More powder for goat milk in NZ
GEA Process Engineering in New Zealand has built a complete process plant for infant formula and goat milk powder for its long-term customer Dairy Goat Co-operative (DGC) in Hamilton. Working with DGC, GEA has used its experience in plant design to develop a plant that provides multiple benefits including: improved product quality, reduced energy costs and reduced water consumption. GEA has been a long-term partner with the Dairy Goat Co-operative since 2003 when it built the company’s original infant formula drying plant in Hamilton. The project was completed in under 12 months.
The DGC plant produces 2.3 tonnes of highly formulated infant formula, and 2.7 tonnes of formulated base powders and goat milk powder per hour. The process includes milk reception from farms in New Zealand’s central North Island followed by heat treatment, separation and dosing of vegetable oils, powders, vitamins and minerals; concentration using falling film evaporators; spray drying; and packing into bulk bins and, once quality is assessed, packing into retail cans. The system also filters exhaust air to remove particles before releasing it into the environment. Throughout the process the system is designed to minimize power and water usage in line with the company’s sustainability objectives.

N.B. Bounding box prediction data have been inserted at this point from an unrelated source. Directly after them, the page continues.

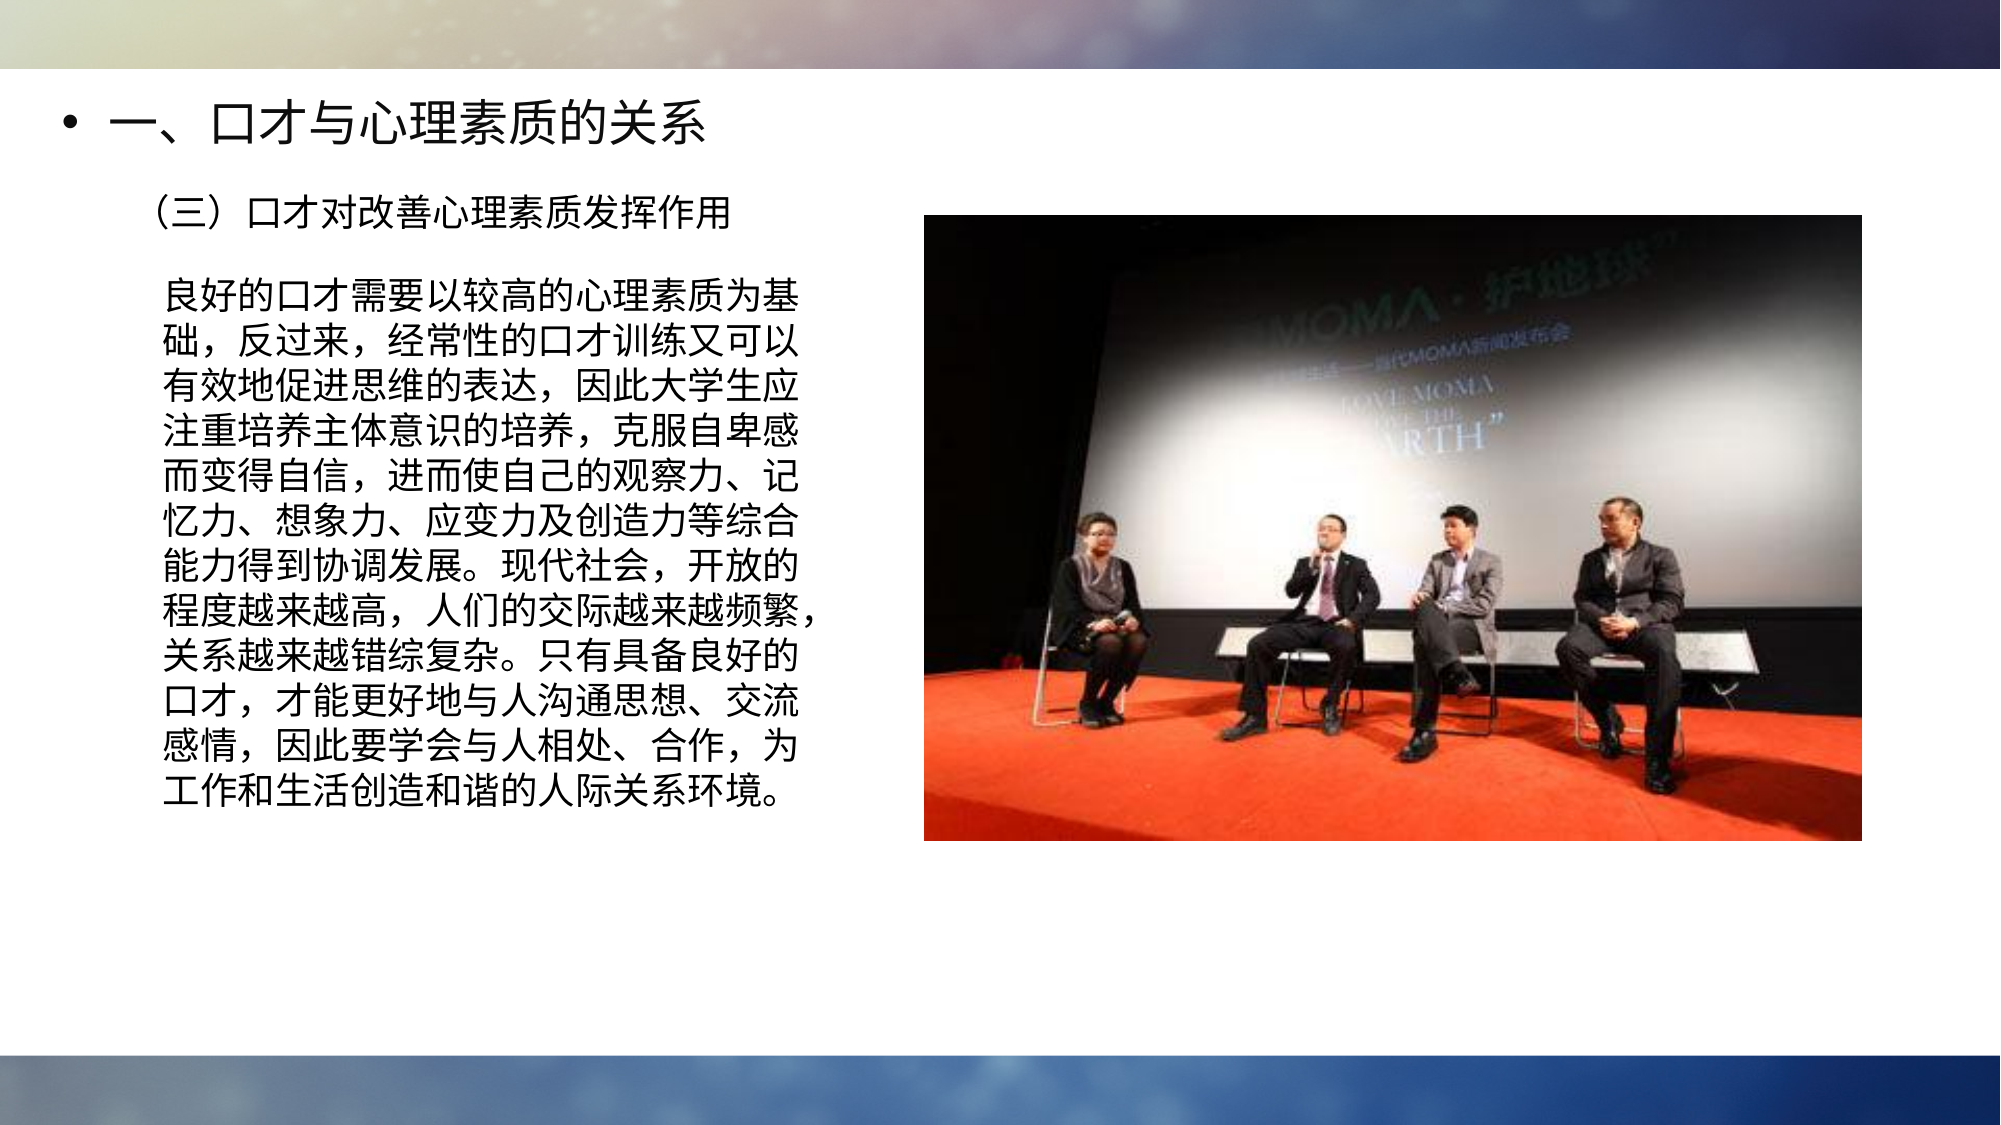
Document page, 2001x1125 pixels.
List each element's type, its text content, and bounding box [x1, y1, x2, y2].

picture [0, 1056, 2000, 1125]
text_box 一、口才与心理素质的关系 [46, 84, 925, 160]
text_box 良好的口才需要以较高的心理素质为基础，反过来，经常性的口才训练又可以有效地促进思维的表达，因此大学生应注重培养主体意识的培养，克服自卑感而变得自信，进而使自己的观察力、记忆力、想象力、应变力及创造力等综合能力得到协调发展。现代社会，开放的程度越来越高，人们的交际越来越频繁，关系越来越错综复杂。只有具备良好的口才，才能更好地与人沟通思想、交流感情，因此要学会与人相处、合作，为工作和生活创造和谐的人际关系环境。 [148, 264, 838, 820]
picture [924, 215, 1862, 841]
picture [0, 0, 2000, 69]
text_box （三）口才对改善心理素质发挥作用 [117, 181, 748, 242]
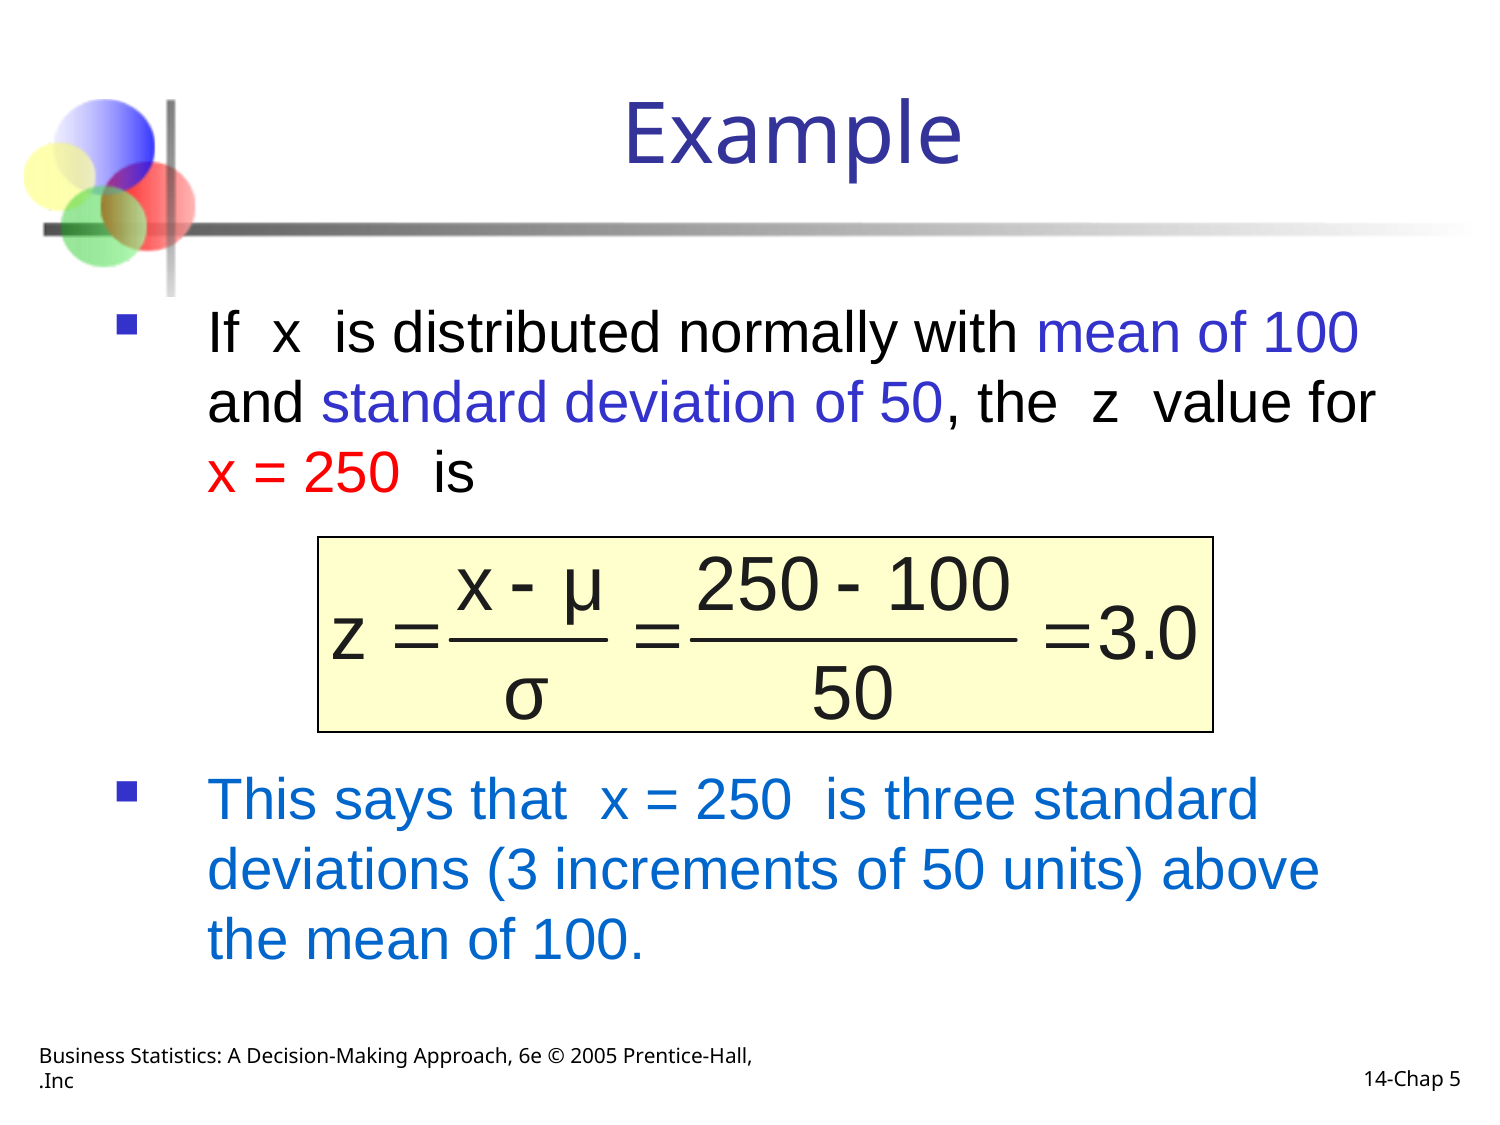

Dryer 2 at the Hamilton site includes a number of items tailored to DGC’s requirements:
Falling film evaporators
The multiple effect falling film evaporators are designed to handle batches of formula with elevated total solids which provides DGC with a saving in its annual energy costs it also means less energy is required from non-renewable energy sources with a resulting positive impact on the environment.
Computer optimised plant design
GEA has modelled the drying processes within the dryer using Computational Fluid Dynamics running on its most powerful computers. This allowed the dryer shape and size to be optimised to require less frequent cleaning while still minimising the size and visual impact of the dryer tower building. Air supply to the dryer ensures even temperature and air flow distribution to improve dryer performance and minimise energy consumption.
Continuous dryer operation
Twin evaporators, each capable of a day’s operation prior to cleaning, cycle in turn to maintain a continuous feed to the dryer. In this way the dryer can be run continuously for many days before it too must eventually be stopped and cleaned. This is only the second infant formula dryer in the world to be set up for continuous dryer operation in this way. This technique improves dryer utilisation, increases powder output and reduces energy consumption. Less cleaning also reduces the consumption of resources such as energy and water.
Dryer dehumidification
The customised desiccant dehumidifier continuously reduces and controls the humidity of the incoming air used for drying. This is the first time this type of technology has been used on a spray dryer in NZ. The dehumidifier allows the dryer to run closer to its optimum efficiency while maintaining capacity even during periods of higher ambient humidity and humidity fluctuations that would normally have a substantial impact on the performance of the dryer. One of the side benefits of dryer air dehumidification is that during the moisture adsorption process the air is heated by as much as 25°C for free.
Dryer exhaust air recuperation
To improve energy efficiency and reduce waste heat losses a specially designed recuperation heat exchanger has been fitted by GEA to the exhaust stack to recover the energy from the exhaust air. This is the first such system installed on a dryer in NZ. The energy from the exhaust air is used to generate hot water. The hot water is then used during cold days to preheat the air used for drying, and on hot and humid days is used for regeneration of the desiccant dehumidifier system.